Come nasce la servitù (anche senza gleba)

di Spectator

Servi-della-glebaÈ notizia di pochi giorni fa il cosiddetto “baratto amministrativo”, che nella neolingua della Pubblica Amministrazione indica la possibilità, concessa al cittadino in difficoltà col pagamento dei tributi e delle tasse locali, di espletare una serie di “lavori socialmente utili” come compensazione per i mancati versamenti all’erario.

Tra i primi a cominciare vi è un comune della provincia di Novara, Invorio, già seguito nel suo esempio “virtuoso”, da altri comuni.

Tutti – a partire dal primo cittadino – sembrano felici e contenti, ed effettivamente ciò può risultare un progresso rispetto alle consuete ingiustizie perpetrate in nome del fisco.

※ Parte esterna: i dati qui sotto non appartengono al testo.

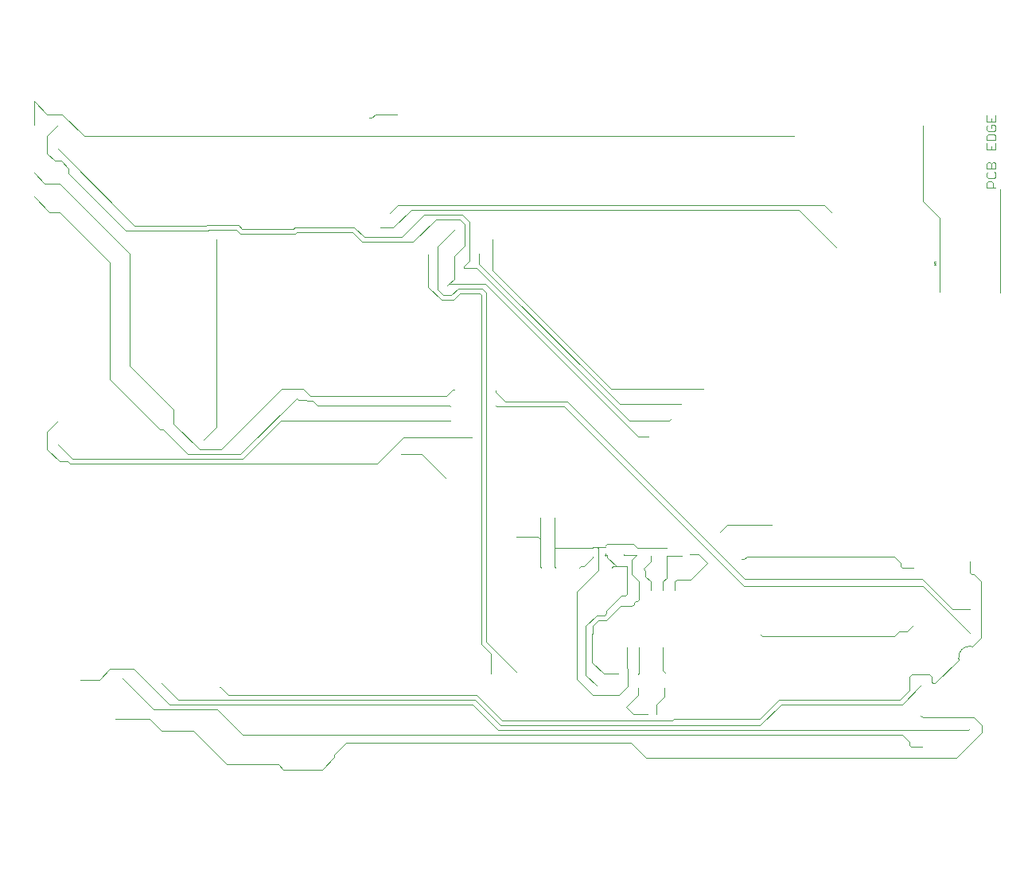
<source format=gbl>
G04*
G04 #@! TF.GenerationSoftware,Altium Limited,Altium Designer,22.0.2 (36)*
G04*
G04 Layer_Physical_Order=4*
G04 Layer_Color=16711680*
%FSLAX25Y25*%
%MOIN*%
G70*
G04*
G04 #@! TF.SameCoordinates,5FA76A90-C183-4406-A071-8446DD7401C7*
G04*
G04*
G04 #@! TF.FilePolarity,Positive*
G04*
G01*
G75*
D10*
X717800Y471673D02*
X717133D01*
X717000Y471540D01*
Y471273D01*
X717133Y471140D01*
X717800D01*
X717000Y470474D02*
X717800D01*
X717400Y470873D01*
Y470340D01*
D12*
X744709Y458874D02*
Y502181D01*
D18*
X732689Y310598D02*
G03*
X727402Y305311I-689J-4598D01*
G01*
X727402Y305240D02*
G03*
X727402Y305241I-1000J0D01*
G01*
X494657Y398000D02*
X523500D01*
X483657Y387000D02*
X494657Y398000D01*
X355172Y387000D02*
X483657D01*
X354172Y388000D02*
X355172Y387000D01*
X350636Y388000D02*
X354172D01*
X345500Y393136D02*
X350636Y388000D01*
X345500Y393136D02*
Y400500D01*
X350000Y405000D01*
Y395000D02*
X356000Y389000D01*
X427385D01*
X443385Y405000D01*
X514500D01*
X589485D02*
X606000D01*
X526500Y470814D02*
Y475000D01*
X593157Y398500D02*
X597500D01*
X532000Y468142D02*
X581642Y418500D01*
X620500D01*
X525485Y469000D02*
X589485Y405000D01*
X537485Y413000D02*
X563500D01*
X526500Y470814D02*
X585314Y412000D01*
X514828Y457672D02*
X517657Y460500D01*
X542076Y299752D02*
X542248D01*
X529500Y312328D02*
X542076Y299752D01*
X529500Y312328D02*
Y458743D01*
X518485Y458500D02*
X526914D01*
X527500Y311500D02*
X531500Y307500D01*
X527743Y460500D02*
X529500Y458743D01*
X533828Y411000D02*
X562157D01*
X585314Y412000D02*
X611000D01*
X532000Y468142D02*
Y481000D01*
X520000Y469000D02*
X525485D01*
X533500Y416985D02*
X537485Y413000D01*
X533500Y416985D02*
Y417922D01*
X529157Y462500D02*
X593157Y398500D01*
X526914Y458500D02*
X527500Y457914D01*
X517657Y460500D02*
X527743D01*
X533500Y411328D02*
X533828Y411000D01*
X527500Y311500D02*
Y457914D01*
X516828Y462500D02*
X529157D01*
X458620Y411500D02*
X514157D01*
X514583Y411074D01*
X515657Y455672D02*
X518485Y458500D01*
X515343Y418000D02*
X516000D01*
X512843Y415500D02*
X515343Y418000D01*
X509000Y460186D02*
X511515Y457672D01*
X505205Y461153D02*
X510686Y455672D01*
X515657D01*
X511515Y457672D02*
X514828D01*
X505205Y461153D02*
Y474560D01*
X502500Y391000D02*
X512500Y381000D01*
X493890Y391000D02*
X502500D01*
X505000Y474765D02*
X505205Y474560D01*
X509000Y460186D02*
Y478000D01*
X562157Y411000D02*
X637507Y335650D01*
X563500Y413000D02*
X637650Y338850D01*
X344500Y504500D02*
X350864D01*
X392843Y401500D02*
X394000D01*
X371877Y422466D02*
X392843Y401500D01*
X371877Y422466D02*
Y471487D01*
X350910Y492454D02*
X371877Y471487D01*
X346546Y492454D02*
X350910D01*
X340000Y499000D02*
X346546Y492454D01*
X382142Y486858D02*
X412263D01*
X378313Y484858D02*
X413092D01*
X351364Y514000D02*
X354500Y510864D01*
Y508672D02*
Y510864D01*
X348636Y514000D02*
X351364D01*
X354500Y508672D02*
X378313Y484858D01*
X350000Y519000D02*
X382142Y486858D01*
X350864Y504500D02*
X380103Y475260D01*
X345500Y517136D02*
X348636Y514000D01*
X380103Y428240D02*
Y475260D01*
X345500Y517136D02*
Y524500D01*
X394000Y401500D02*
X404500Y391000D01*
X426500D01*
X450000Y414500D01*
X418362Y393000D02*
X443862Y418500D01*
X398500Y403843D02*
X409343Y393000D01*
X418362D01*
X398500Y403843D02*
Y409843D01*
X340000Y509000D02*
X344500Y504500D01*
X454351Y413500D02*
X456620D01*
X454000Y413851D02*
X454351Y413500D01*
X380103Y428240D02*
X398500Y409843D01*
X455880Y415500D02*
X461500D01*
X443862Y418500D02*
X452880D01*
X456620Y413500D02*
X458620Y411500D01*
X452880Y418500D02*
X455880Y415500D01*
X450000Y414500D02*
X450649Y413851D01*
X454000D01*
X411000Y397000D02*
X416500Y402500D01*
Y481000D01*
X644500Y315500D02*
X645150Y314850D01*
X700426D01*
X587000Y349000D02*
X587087Y348913D01*
X592413D02*
X592500Y348827D01*
X587087Y348913D02*
X592413D01*
X592500Y352173D02*
Y352272D01*
X579500Y352673D02*
Y352772D01*
X580083Y353354D02*
X580523D01*
X591173Y353500D02*
X591819Y352854D01*
X591917D01*
X576484Y352071D02*
X579500D01*
Y352772D02*
X580083Y353354D01*
X580523D02*
X580668Y353500D01*
X591173D01*
X591917Y352854D02*
X592500Y352272D01*
Y352173D02*
X592750Y351923D01*
X580083Y347917D02*
X584000Y344000D01*
X579500Y348864D02*
X579864D01*
X579136D02*
X579500D01*
Y349327D02*
Y349500D01*
Y348864D02*
Y349327D01*
Y348500D02*
Y348864D01*
X582500Y344000D02*
X584000D01*
X580083Y347917D02*
Y348646D01*
X579136Y348864D02*
X579500Y348500D01*
X579864Y348864D02*
X580083Y348646D01*
X576484Y342452D02*
Y351587D01*
X567500Y333468D02*
X576484Y342452D01*
X576000Y352071D02*
X576484D01*
X584000Y344000D02*
X588500D01*
X627500Y358500D02*
X630500Y361500D01*
X649000D01*
X498821Y480000D02*
X508321Y489500D01*
X520000Y469000D02*
Y469657D01*
X522500Y472157D01*
Y488328D01*
X519328Y491500D02*
X522500Y488328D01*
X503574Y491500D02*
X519328D01*
X494074Y482000D02*
X503574Y491500D01*
X478320Y482000D02*
X494074D01*
X474230Y486091D02*
X478320Y482000D01*
X449277Y486091D02*
X474230D01*
X448777Y485591D02*
X449277Y486091D01*
X425729Y487000D02*
X427138Y485591D01*
X412405Y487000D02*
X425729D01*
X490500Y486000D02*
X498000Y493500D01*
X412263Y486858D02*
X412405Y487000D01*
X660500Y493500D02*
X676250Y477750D01*
X477492Y480000D02*
X498821D01*
X473401Y484091D02*
X477492Y480000D01*
X450105Y484091D02*
X473401D01*
X449606Y483591D02*
X450105Y484091D01*
X426309Y483591D02*
X449606D01*
X424900Y485000D02*
X426309Y483591D01*
X345500Y524500D02*
X350000Y529000D01*
X671000Y495500D02*
X674000Y492500D01*
X492500Y495500D02*
X671000D01*
X489000Y492000D02*
X492500Y495500D01*
X413092Y484858D02*
X413233Y485000D01*
X424900D01*
X427138Y485591D02*
X448777D01*
X498000Y493500D02*
X660500D01*
X485000Y486000D02*
X490500D01*
X513937Y462437D02*
X516000Y464500D01*
X513172Y461672D02*
X513937Y462437D01*
X518500Y489500D02*
X520500Y487500D01*
Y478620D02*
Y487500D01*
X516000Y464500D02*
Y474120D01*
X520500Y478620D01*
X508321Y489500D02*
X518500D01*
X509000Y478000D02*
X516500Y485500D01*
X513937Y462437D02*
X516765D01*
X516828Y462500D01*
X351864Y533500D02*
X361021Y524342D01*
X658500D01*
X345500Y533500D02*
X351864D01*
X340000Y529000D02*
Y539000D01*
X345500Y533500D01*
X702426Y316850D02*
X705850D01*
X700426Y314850D02*
X702426Y316850D01*
X705850D02*
X708500Y319500D01*
X703150Y344201D02*
X703850Y343500D01*
X637582Y347000D02*
X638732Y348150D01*
X703850Y343500D02*
X708500D01*
X703150Y344201D02*
Y345426D01*
X700426Y348150D02*
X703150Y345426D01*
X638732Y348150D02*
X700426D01*
X636500Y347000D02*
X637582D01*
X711978Y338850D02*
X724828Y326000D01*
X637650Y338850D02*
X711978D01*
X588500Y334000D02*
Y344000D01*
Y332586D02*
Y334000D01*
X582000Y343500D02*
X582500Y344000D01*
X590500Y340740D02*
Y346728D01*
X592500Y348728D01*
X590500Y340740D02*
X593500Y337740D01*
X598500Y346000D02*
Y348327D01*
X598500Y334000D02*
Y337740D01*
X595500Y343000D02*
X596265Y342235D01*
X595500Y343000D02*
X598500Y346000D01*
X596265Y339975D02*
X598500Y337740D01*
X596265Y339975D02*
Y342235D01*
X598500Y348327D02*
X598500Y348327D01*
X592500Y348728D02*
Y348827D01*
X593500Y330260D02*
Y337740D01*
X607417Y279417D02*
X608000Y280000D01*
X643975D02*
X652125Y288150D01*
X608000Y280000D02*
X643975D01*
X523935Y286000D02*
X534517Y275417D01*
X416732Y284000D02*
X427314Y273417D01*
X535346Y277417D02*
X644221D01*
X534517Y275417D02*
X731417D01*
X536174Y279417D02*
X607417D01*
X427314Y273417D02*
X703658D01*
X525592Y290000D02*
X536174Y279417D01*
X703658Y273417D02*
X706650Y270426D01*
X731417Y275417D02*
X732000Y276000D01*
X644221Y277417D02*
X652953Y286150D01*
X524763Y288000D02*
X535346Y277417D01*
X717564Y294988D02*
X727402Y304826D01*
X733174Y310598D02*
X736650Y314074D01*
X707729Y298650D02*
X715271D01*
X702821Y288150D02*
X706850Y292179D01*
X652125Y288150D02*
X702821D01*
X727402Y304826D02*
Y305240D01*
X706850Y297771D02*
X707729Y298650D01*
X706850Y292179D02*
Y297771D01*
X732689Y310598D02*
X732760Y310598D01*
X716735Y294988D02*
X717564D01*
X716150Y295574D02*
X716735Y294988D01*
X727402Y305241D02*
Y305311D01*
X716150Y295574D02*
Y297771D01*
X715271Y298650D02*
X716150Y297771D01*
X732760Y310598D02*
X733174Y310598D01*
X736650Y314074D02*
Y337926D01*
X733926Y340650D02*
X736650Y337926D01*
X732701Y340650D02*
X733926D01*
X732000Y341350D02*
X732701Y340650D01*
X732000Y341350D02*
Y346000D01*
X637507Y335650D02*
X712350D01*
X732000Y316000D01*
X724828Y326000D02*
X732000D01*
X421598Y290000D02*
X525592D01*
X418098Y293500D02*
X421598Y290000D01*
X417827Y293500D02*
X418098D01*
X571210Y298640D02*
X575850Y294000D01*
X574193Y290000D02*
X585193D01*
X588842Y293650D01*
X575850Y294000D02*
X575925D01*
X567500Y296693D02*
X574193Y290000D01*
X588000Y285000D02*
X591000Y282000D01*
X597154D01*
X588000Y285000D02*
X593000Y290000D01*
X567500Y296693D02*
Y333468D01*
X600673Y282000D02*
Y286173D01*
X604000Y289500D02*
Y293000D01*
X600673Y286173D02*
X604000Y289500D01*
Y293000D02*
X604500Y293500D01*
X593000Y290000D02*
Y293047D01*
X396843Y286000D02*
X523935D01*
X381843Y301000D02*
X396843Y286000D01*
X377000Y297000D02*
X390000Y284000D01*
X416732D01*
X371870Y301000D02*
X381843D01*
X400500Y288000D02*
X524763D01*
X588842Y293650D02*
Y301105D01*
X606000Y405000D02*
X607000Y406000D01*
X578659Y299000D02*
X584842D01*
X588500Y301447D02*
Y309984D01*
Y301447D02*
X588842Y301105D01*
X573772Y303887D02*
X578659Y299000D01*
X573772Y303887D02*
Y315724D01*
X571210Y298640D02*
Y319038D01*
X574102Y352071D02*
X576000D01*
X576484Y351587D01*
X571210Y319038D02*
X575617Y323445D01*
X579043D01*
X579921Y324324D02*
Y325421D01*
X586208Y331708D01*
X579043Y323445D02*
X579921Y324324D01*
X586208Y331708D02*
X587622D01*
X588500Y332586D01*
X569265Y344265D02*
X570431D01*
X568500Y343500D02*
X569265Y344265D01*
X570431D02*
X574000Y347835D01*
X592622Y329382D02*
X593500Y330260D01*
X591378Y328796D02*
X591964Y329382D01*
X579871Y321445D02*
X585808Y327382D01*
X591378Y328261D02*
Y328796D01*
X574000Y319000D02*
X576445Y321445D01*
X574000Y315952D02*
Y319000D01*
X591964Y329382D02*
X592622D01*
X573772Y315724D02*
X574000Y315952D01*
X590499Y327382D02*
X591378Y328261D01*
X576445Y321445D02*
X579871D01*
X585808Y327382D02*
X590499D01*
X531500Y299000D02*
Y307500D01*
X393500Y295000D02*
X400500Y288000D01*
X652953Y286150D02*
X703650D01*
X711500Y294000D01*
X367370Y296500D02*
X371870Y301000D01*
X359500Y296500D02*
X367370D01*
X590228Y270091D02*
X596468Y263850D01*
X706650Y269201D02*
Y270426D01*
X470925Y270091D02*
X590228D01*
X465827Y264992D02*
X470925Y270091D01*
X707350Y268500D02*
X712000D01*
X706650Y269201D02*
X707350Y268500D01*
X596468Y263850D02*
X726426D01*
X737000Y274425D01*
X733926Y280650D02*
X737000Y277575D01*
Y274425D02*
Y277575D01*
X712350Y280650D02*
X733926D01*
X465827Y264008D02*
Y264992D01*
X406922Y275000D02*
X420831Y261090D01*
X442402D01*
X444583Y258910D01*
X460728D01*
X465827Y264008D01*
X393500Y275000D02*
X406922D01*
X711500Y281500D02*
X712350Y280650D01*
X388500Y280000D02*
X393500Y275000D01*
X374000Y280000D02*
X388500D01*
X461500Y415500D02*
X512843D01*
X552047Y355500D02*
Y364500D01*
Y344000D02*
Y355500D01*
X542000Y356500D02*
X551047D01*
X552047Y355500D01*
Y344000D02*
X552547Y343500D01*
X574000Y347835D02*
Y348031D01*
X608500Y337740D02*
X609378Y338618D01*
X615118D02*
X622000Y345500D01*
X608500Y334000D02*
Y337740D01*
X609378Y338618D02*
X615118D01*
X618500Y349000D02*
X622000Y345500D01*
X614673Y349000D02*
X618500D01*
X603500Y300406D02*
Y309984D01*
Y300406D02*
X604500Y299406D01*
X593000Y298953D02*
X593500Y299453D01*
Y309984D01*
X605000Y348327D02*
X611500D01*
X605000Y339240D02*
Y348327D01*
X603500Y337740D02*
X605000Y339240D01*
X603500Y334000D02*
Y337740D01*
X598250Y351923D02*
X598500Y351673D01*
X592750Y351923D02*
X598250D01*
X598500Y351673D02*
X605000D01*
X574000Y351969D02*
X574102Y352071D01*
X557953Y352000D02*
Y364500D01*
Y344000D02*
Y352000D01*
X557984Y351969D02*
X574000D01*
X557953Y352000D02*
X557984Y351969D01*
X557953Y344000D02*
X558453Y343500D01*
X712500Y497267D02*
X719500Y490267D01*
Y459000D02*
Y490267D01*
X712500Y497267D02*
Y528673D01*
X481582Y532000D02*
X483082Y533500D01*
X480500Y532000D02*
X481582D01*
X483082Y533500D02*
X492000D01*
X742937Y502969D02*
X739001D01*
Y504936D01*
X739657Y505592D01*
X740969D01*
X741625Y504936D01*
Y502969D01*
X739657Y509528D02*
X739001Y508872D01*
Y507560D01*
X739657Y506904D01*
X742281D01*
X742937Y507560D01*
Y508872D01*
X742281Y509528D01*
X739001Y510840D02*
X742937D01*
Y512808D01*
X742281Y513464D01*
X741625D01*
X740969Y512808D01*
Y510840D01*
Y512808D01*
X740313Y513464D01*
X739657D01*
X739001Y512808D01*
Y510840D01*
Y521335D02*
Y518712D01*
X742937D01*
Y521335D01*
X740969Y518712D02*
Y520023D01*
X739001Y522647D02*
X742937D01*
Y524615D01*
X742281Y525271D01*
X739657D01*
X739001Y524615D01*
Y522647D01*
X739657Y529207D02*
X739001Y528551D01*
Y527239D01*
X739657Y526583D01*
X742281D01*
X742937Y527239D01*
Y528551D01*
X742281Y529207D01*
X740969D01*
Y527895D01*
X739001Y533143D02*
Y530519D01*
X742937D01*
Y533143D01*
X740969Y530519D02*
Y531831D01*
D30*
X727189Y471768D02*
D03*
Y489287D02*
D03*
D31*
X514500Y405000D02*
D03*
X533500Y417922D02*
D03*
X523500Y398000D02*
D03*
X533500Y411328D02*
D03*
X514583Y411074D02*
D03*
X516000Y418000D02*
D03*
X493890Y391000D02*
D03*
X491000Y400000D02*
D03*
X411000Y397000D02*
D03*
D03*
X644500Y315500D02*
D03*
X587000Y349000D02*
D03*
X627000Y357000D02*
D03*
X649000Y361500D02*
D03*
X446500Y489591D02*
D03*
X520000Y469000D02*
D03*
X516500Y485500D02*
D03*
X513172Y461672D02*
D03*
X505000Y474765D02*
D03*
X346000Y237500D02*
D03*
X636500Y347000D02*
D03*
X582000Y343500D02*
D03*
X595500Y343000D02*
D03*
X575925Y294000D02*
D03*
X588000Y285000D02*
D03*
X394500Y280000D02*
D03*
X611000Y412000D02*
D03*
X597500Y398500D02*
D03*
X607000Y405000D02*
D03*
X621500Y417000D02*
D03*
X584842Y299000D02*
D03*
X568500Y343500D02*
D03*
X542000Y299000D02*
D03*
X532000Y298500D02*
D03*
X374000Y280000D02*
D03*
X393500Y295000D02*
D03*
X377000Y297000D02*
D03*
X359500Y296500D02*
D03*
X622000Y345500D02*
D03*
X637500Y425000D02*
D03*
Y437000D02*
D03*
X451500Y322500D02*
D03*
X548500Y303000D02*
D03*
X542000Y356500D02*
D03*
X677000Y478500D02*
D03*
X674000Y492500D02*
D03*
X370000Y258500D02*
D03*
X357000Y278500D02*
D03*
X336000Y286000D02*
D03*
X395000Y271000D02*
D03*
X485000Y486000D02*
D03*
X489000Y492000D02*
D03*
X553000Y315000D02*
D03*
X512500Y381000D02*
D03*
X719500Y459000D02*
D03*
X416500Y481000D02*
D03*
X398000Y442500D02*
D03*
X389500Y358453D02*
D03*
X394500Y419500D02*
D03*
Y405500D02*
D03*
X453500Y442000D02*
D03*
X450000Y414500D02*
D03*
X461500Y415500D02*
D03*
X510000Y573000D02*
D03*
X532000Y481000D02*
D03*
X526500Y475000D02*
D03*
X559500Y546000D02*
D03*
X469000Y531500D02*
D03*
X480500Y532000D02*
D03*
D32*
X458429Y357500D02*
D03*
X446224D02*
D03*
D41*
X350000Y343500D02*
D03*
X340000D02*
D03*
X350000Y353500D02*
D03*
X340000D02*
D03*
X350000Y363500D02*
D03*
X340000D02*
D03*
X350000Y373500D02*
D03*
X340000D02*
D03*
X350000Y383500D02*
D03*
X340000D02*
D03*
X350000Y395000D02*
D03*
X340000D02*
D03*
X350000Y405000D02*
D03*
X340000D02*
D03*
X350000Y415000D02*
D03*
X340000D02*
D03*
X350000Y425000D02*
D03*
X340000D02*
D03*
X350000Y435000D02*
D03*
X340000D02*
D03*
X350000Y447000D02*
D03*
X340000D02*
D03*
X350000Y457000D02*
D03*
X340000D02*
D03*
X350000Y467000D02*
D03*
X340000D02*
D03*
X350000Y477000D02*
D03*
X340000D02*
D03*
X350000Y487000D02*
D03*
X340000D02*
D03*
X350000Y499000D02*
D03*
X340000D02*
D03*
X350000Y509000D02*
D03*
X340000D02*
D03*
X350000Y519000D02*
D03*
X340000D02*
D03*
X350000Y529000D02*
D03*
X340000D02*
D03*
X350000Y539000D02*
D03*
X340000D02*
D03*
D43*
X586000Y441000D02*
D03*
X572500Y447000D02*
D03*
X596500Y455000D02*
D03*
X560000Y449000D02*
D03*
X448000Y479000D02*
D03*
X502000Y308000D02*
D03*
X508500Y327500D02*
D03*
X481000Y305000D02*
D03*
X523000Y305500D02*
D03*
X510500Y299000D02*
D03*
X491000Y336000D02*
D03*
X473000Y559000D02*
D03*
X492000Y353500D02*
D03*
X483500Y324500D02*
D03*
X471500Y479500D02*
D03*
X459500Y474000D02*
D03*
X440500Y256500D02*
D03*
X458827Y263500D02*
D03*
X472827Y265500D02*
D03*
D59*
X739000Y496965D02*
D03*
Y464090D02*
D03*
D61*
X497000Y533500D02*
D03*
X492000D02*
D03*
D62*
X406827Y251000D02*
D03*
Y246000D02*
D03*
D64*
X502000Y533500D02*
D03*
D79*
X574000Y348031D02*
D03*
Y351969D02*
D03*
D148*
X558453Y343500D02*
D03*
X552547D02*
D03*
X557953Y364500D02*
D03*
X552047D02*
D03*
D151*
X593000Y298953D02*
D03*
Y293047D02*
D03*
X604500Y299406D02*
D03*
Y293500D02*
D03*
D154*
X605000Y351673D02*
D03*
Y348327D02*
D03*
X598500Y351673D02*
D03*
Y348327D02*
D03*
X592500Y352173D02*
D03*
Y348827D02*
D03*
X579500Y352673D02*
D03*
Y349327D02*
D03*
D156*
X597327Y282000D02*
D03*
X600673D02*
D03*
X614673Y349000D02*
D03*
X611327D02*
D03*
D195*
X404500Y343000D02*
D03*
X394500D02*
D03*
X384500D02*
D03*
X374500D02*
D03*
X404500Y313000D02*
D03*
X394500D02*
D03*
X384500D02*
D03*
D196*
X374500D02*
D03*
D197*
X360000Y225500D02*
D03*
X711500Y254500D02*
D03*
X708000Y356000D02*
D03*
X708500Y319500D02*
D03*
X708000Y331000D02*
D03*
X712000Y268500D02*
D03*
X708500Y343500D02*
D03*
X711500Y294000D02*
D03*
Y281500D02*
D03*
D198*
X370000Y225500D02*
D03*
X380000D02*
D03*
X711000Y449000D02*
D03*
Y439000D02*
D03*
Y419000D02*
D03*
Y399000D02*
D03*
Y389000D02*
D03*
Y409000D02*
D03*
Y429000D02*
D03*
X701500Y254500D02*
D03*
X698000Y356000D02*
D03*
X698500Y319500D02*
D03*
X694000Y411500D02*
D03*
X698000Y331000D02*
D03*
X702000Y268500D02*
D03*
X698500Y343500D02*
D03*
X701500Y294000D02*
D03*
Y281500D02*
D03*
X599500Y540000D02*
D03*
X732000Y276000D02*
D03*
Y286000D02*
D03*
Y306000D02*
D03*
Y326000D02*
D03*
Y336000D02*
D03*
Y316000D02*
D03*
Y296000D02*
D03*
X726000Y402500D02*
D03*
D199*
X711000Y379000D02*
D03*
X694000Y421500D02*
D03*
X599500Y530000D02*
D03*
X732000Y346000D02*
D03*
X726000Y392500D02*
D03*
D200*
X406827Y256000D02*
D03*
D201*
X417827Y273500D02*
D03*
D202*
Y293500D02*
D03*
X428000Y492000D02*
D03*
D203*
X408000D02*
D03*
D204*
X712500Y528673D02*
D03*
Y488673D02*
D03*
D205*
X602343Y509500D02*
D03*
X549157Y505500D02*
D03*
X697500Y505158D02*
D03*
X658500Y504658D02*
D03*
D206*
X582657Y509500D02*
D03*
X568843Y505500D02*
D03*
D207*
X697500Y524843D02*
D03*
X658500Y524342D02*
D03*
D208*
X613000Y250500D02*
D03*
X623000D02*
D03*
X633000D02*
D03*
X653000D02*
D03*
X643000D02*
D03*
D209*
X663000D02*
D03*
D210*
X553500Y260000D02*
D03*
Y250000D02*
D03*
X543500Y260000D02*
D03*
X563500Y250000D02*
D03*
Y260000D02*
D03*
X573500Y250000D02*
D03*
X583500D02*
D03*
X573500Y260000D02*
D03*
X583500D02*
D03*
D211*
X543500Y250000D02*
D03*
D221*
X732760Y310598D02*
D03*
D222*
X588500Y309984D02*
D03*
X593500D02*
D03*
X598500D02*
D03*
X603500D02*
D03*
X608500D02*
D03*
Y334000D02*
D03*
X603500D02*
D03*
X598500D02*
D03*
X593500D02*
D03*
X588500D02*
D03*
D223*
X576846Y309984D02*
D03*
X620154D02*
D03*
Y334000D02*
D03*
D224*
X576846Y332031D02*
D03*
M02*

</source>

Un’ora di “lavoro socialmente utile” verrà pagata 7,5 euro, il che fa presumere che la prestazione d’opera del moroso o di chi comunque non ce la fa a pagare sarà retribuita con i cosiddetti “voucher” da 10 euro, ai quali sempre più enti fanno ricorso per corrispondere quanto dovuto a chi lavora più o meno saltuariamente per essi.

Fatto sta che con questi 7,5 euro netti il debitore nei confronti delle casse pubbliche dovrà immediatamente regolare i suoi conti in sospeso, mentre diverso è il caso di altri “progetti sociali” per i quali i prestatori d’opera – sovente stranieri in prima fila nel godimento d’ogni tipo di agevolazione – vengono sì pagati con i “voucher” ma possono fare quel che vogliono coi soldi che guadagnano.

In un certo senso, se con questa misura si cerca di lenire gli effetti più catastrofici e penosi del mancato pagamento di tasse e tributi, ci si trova tuttavia di fronte ad un fenomeno inedito, perlomeno per quanto riguarda l’era moderna e contemporanea.

Un lavoro di fatto obbligatorio, simile alle tanto vituperate corvée medievali, col moderno “servo” che potrà vedersi mettere in mano una vanga ma anche no, tanto i “lavori socialmente utili” sono parecchi e differenziati nell’era in cui la maggior parte delle persone s’è affrancata dal duro lavoro dei campi.

tasseMa a nessuno, in mezzo a quest’entusiasmo per la nuova “trovata”, viene in mente che certe forme di schiavitù camuffata potrebbero essere imposte con maggior senso di’equità non a uomini incensurati bensì a criminali incalliti come quelli che, in discreta parte stranieri, affollano le nostre carceri ormai al collasso.

Invece no: questi ultimi cazzeggiano tutto il giorno in galera, a spese dello stesso contribuente che poi si trova costretto, anche per mantenere quelli, a dover lavorare obbligatoriamente a 7,5 euro l’ora.

Per non entrare – per carità! – nel discorso che sta a monte di tutto ciò, ovverosia il disordine sistematico in cui versa la nostra Nazione, a partire dall’assurda “politica dell’accoglienza” e dall’insensato carico fiscale imposto ai cittadini per mantenere in piedi la truffa della moneta-merce che per forza di cose non può che far elevare costantemente ed inesorabilmente il cosiddetto “debito pubblico”, locale e non.

Ma cosa volete che siano questi “particolari”… L’importante è che i “cattivi”, cioè gli “evasori” paghino (dopo aver prestato le loro ore di corvée) ed i sindaci cosiddetti “virtuosi” ci facciano un gran figurone come “salvatori della patria”.